____ Auszug

Insbesondere schließe Art. 28 Abs. 2 GG es nicht aus, dass der Landesgesetzgeber in Erfüllung seiner ihm obliegenden Verpflichtung, auf die Verwirklichung der Staatszielbestimmung des Art. 20a GG hinzuwirken, den Kommunen zusätzliche Befugnisse übertrage, die den Schutz der natürlichen Lebensgrundlagen sichern sollen. Die Entscheidung, ob die Fernwärmeversorgung mit Kraft-Wärme-Kopplung ein zum Klimaschutz geeignetes Mittel ist, obliege dem Gesetzgeber. Auch europäische Wettbewerbsregeln stünden der Anordnung eines kommunalen Anschluss- und Benutzungszwangs aus Gründen des Klimaschutzes nicht entgegen.

________

■ **Auftrag**
Schreiben Sie den obigen Auszug zum kommunalen Anschluss- und Benutzungszwang vollständig und wortgetreu ab.

____ Datenauszüge

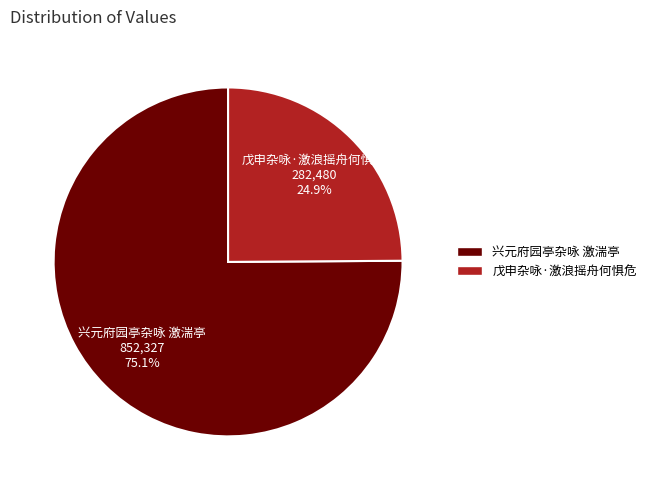

Rank the categories by value from lowest to highest.

戊申杂咏·激浪摇舟何惧危, 兴元府园亭杂咏 激湍亭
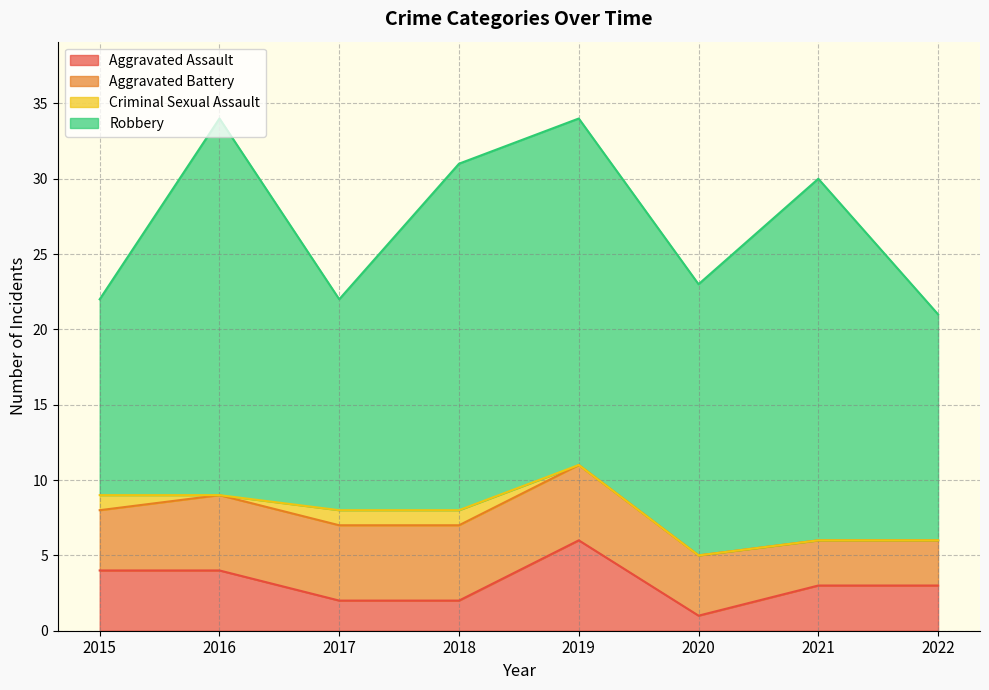

Reading left to right, transcribe all the data shown in this chart.

Aggravated Assault: 4	4	2	2	6	1	3	3
Aggravated Battery: 4	5	5	5	5	4	3	3
Criminal Sexual Assault: 1	0	1	1	0	0	0	0
Robbery: 13	25	14	23	23	18	24	15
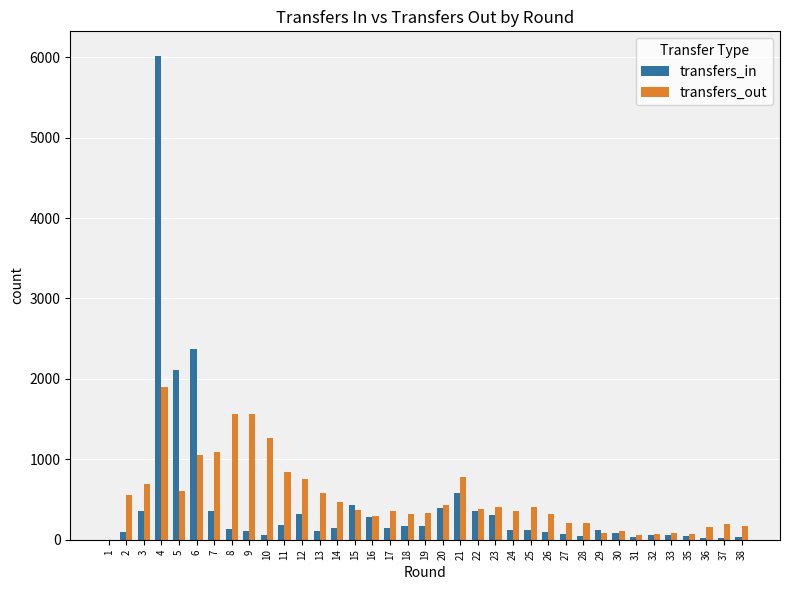

Count the number of categories in the chart.

37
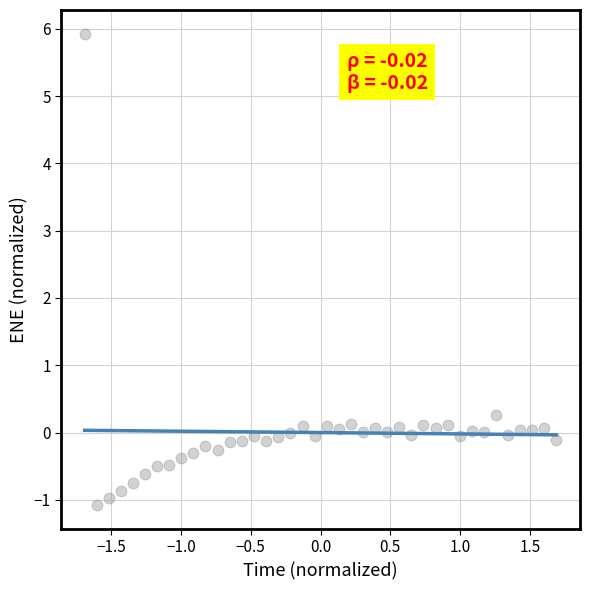

What is the range of X values (max minus min)?

3.4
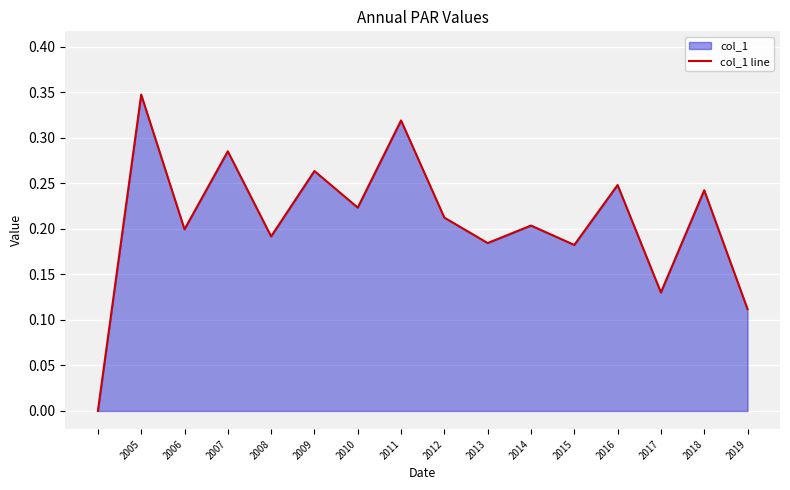

Which has a higher value, 2006 or 2012?

2012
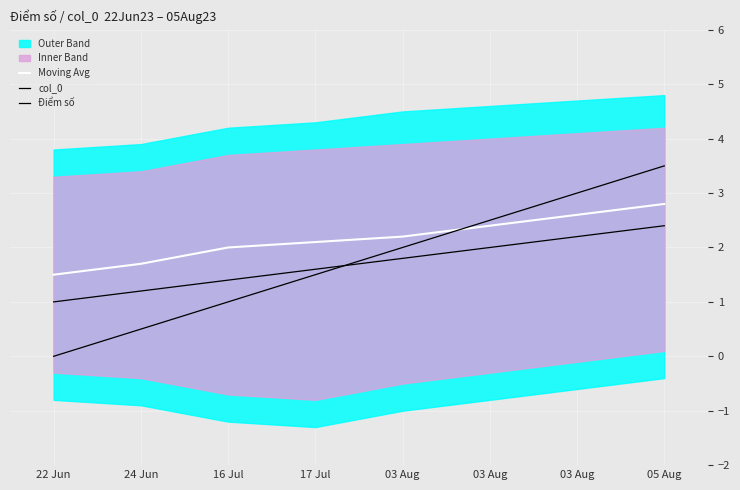

What is the label of the 6th point from the right?

16 Jul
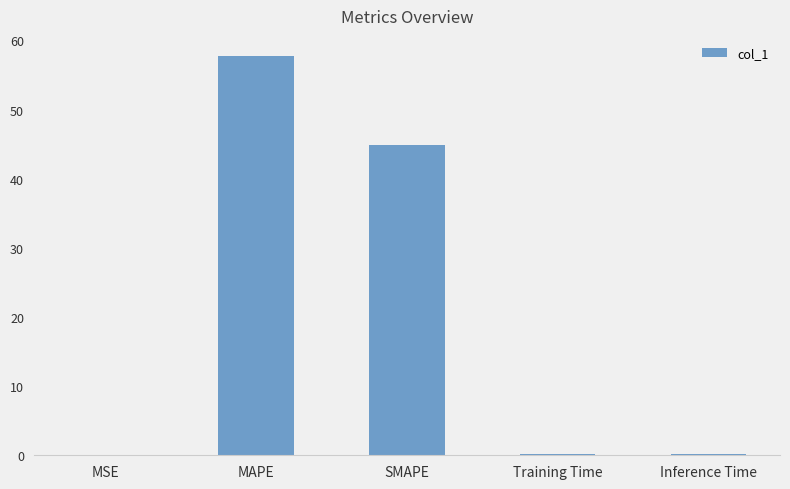

What is the maximum value shown in the chart?

57.8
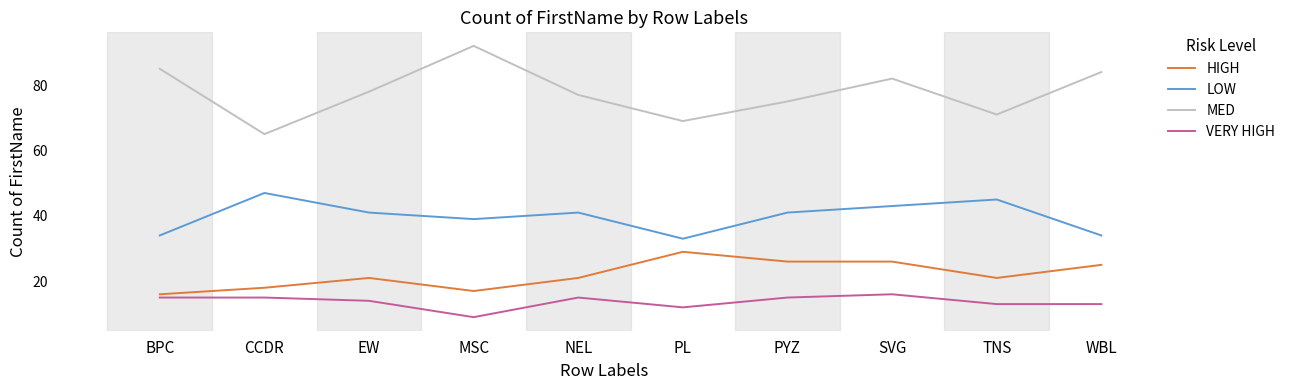

What position from the left is PYZ?

7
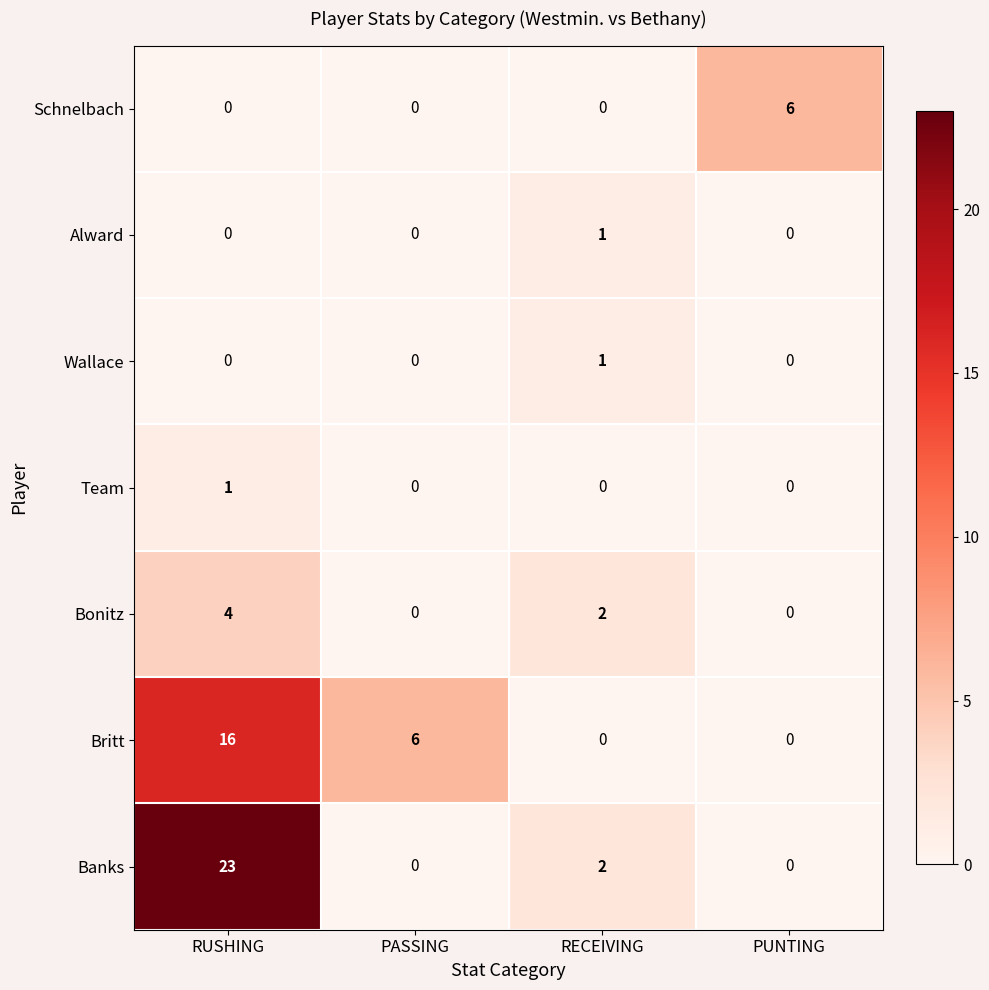

How many values in Schnelbach are above zero?

1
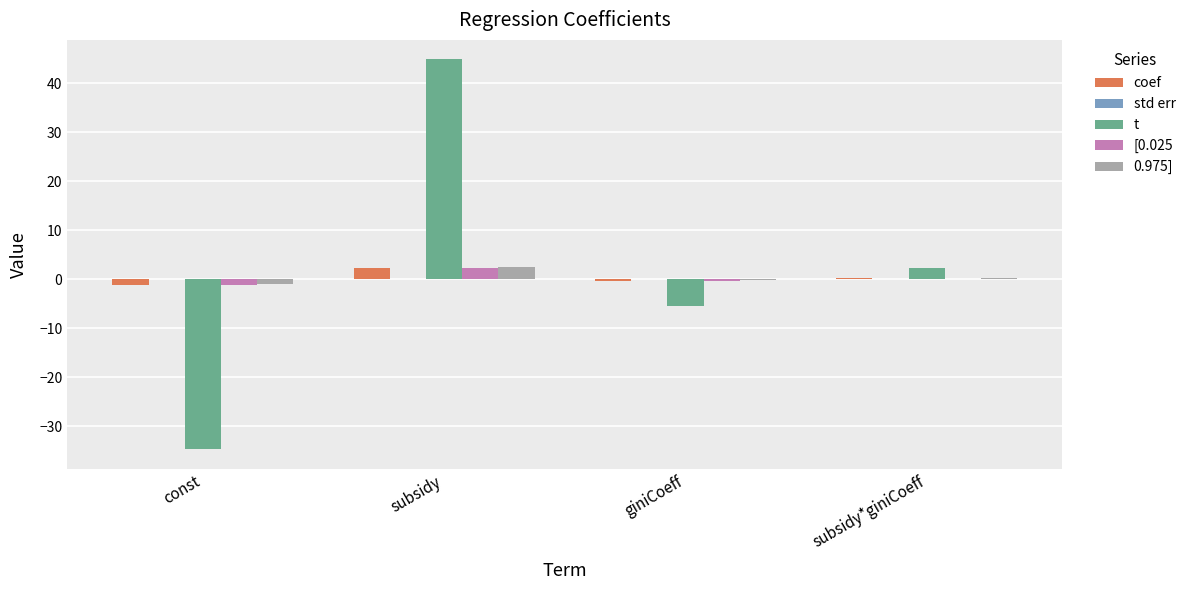

Are the bars horizontal?

No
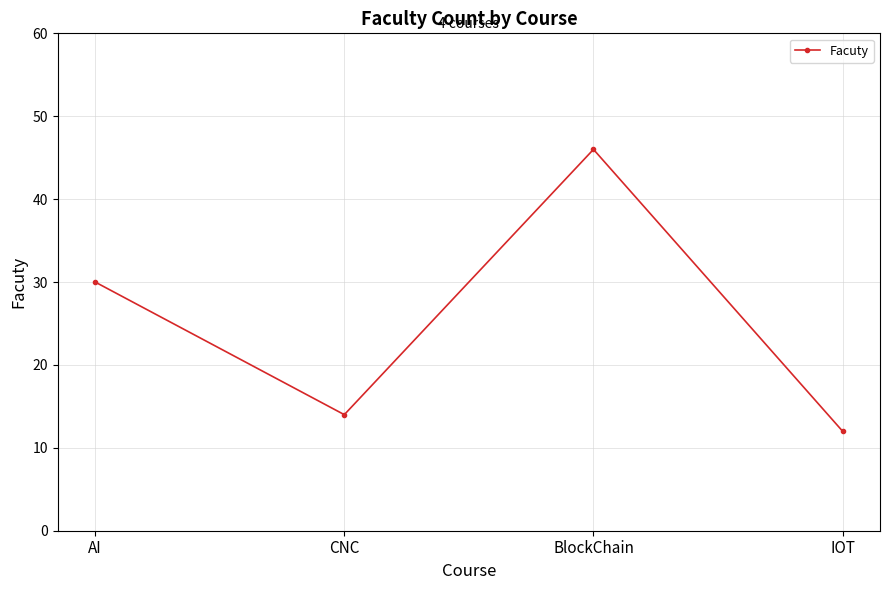

How many points are higher than both their immediate neighbors (excluding endpoints)?

1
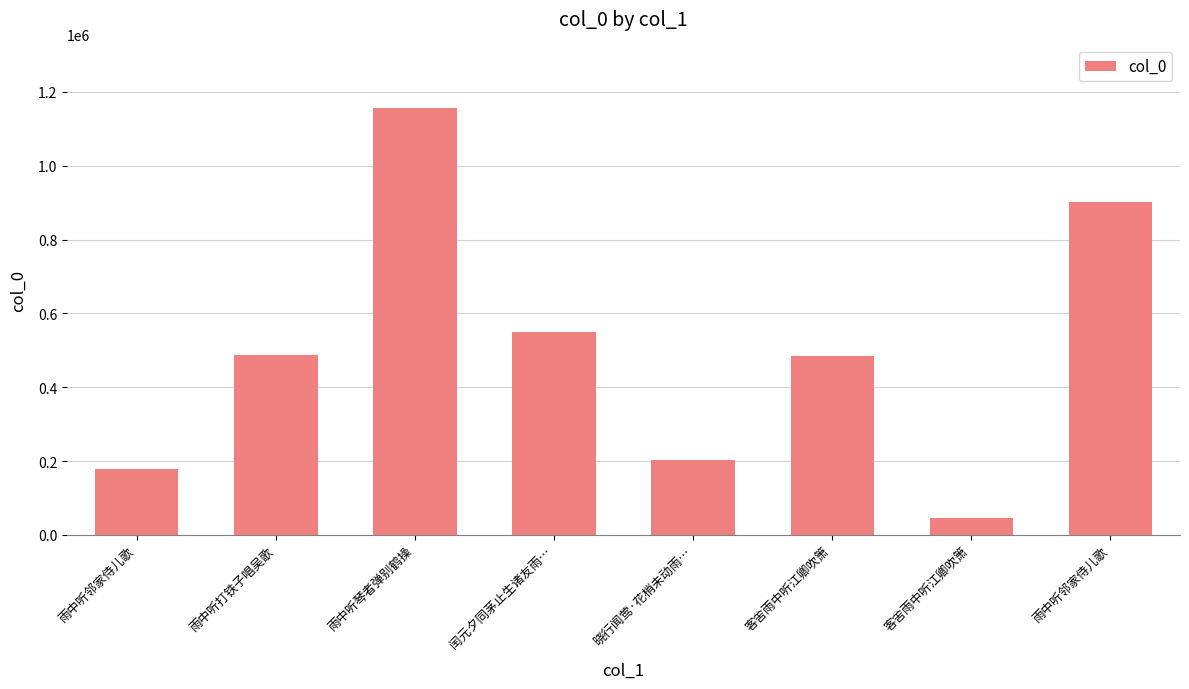

Reading left to right, extract all data points from this chart.

178834	487359	1155380	550300	202204	484830	46862	901747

________

■ **Antwort dazu**
Insbesondere schließe Art. 28 Abs. 2 GG es nicht aus, dass der Landesgesetzgeber in Erfüllung seiner ihm obliegenden Verpflichtung, auf die Verwirklichung der Staatszielbestimmung des Art. 20a GG hinzuwirken, den Kommunen zusätzliche Befugnisse übertrage, die den Schutz der natürlichen Lebensgrundlagen sichern sollen. Die Entscheidung, ob die Fernwärmeversorgung mit Kraft-Wärme-Kopplung ein zum Klimaschutz geeignetes Mittel ist, obliege dem Gesetzgeber. Auch europäische Wettbewerbsregeln stünden der Anordnung eines kommunalen Anschluss- und Benutzungszwangs aus Gründen des Klimaschutzes nicht entgegen.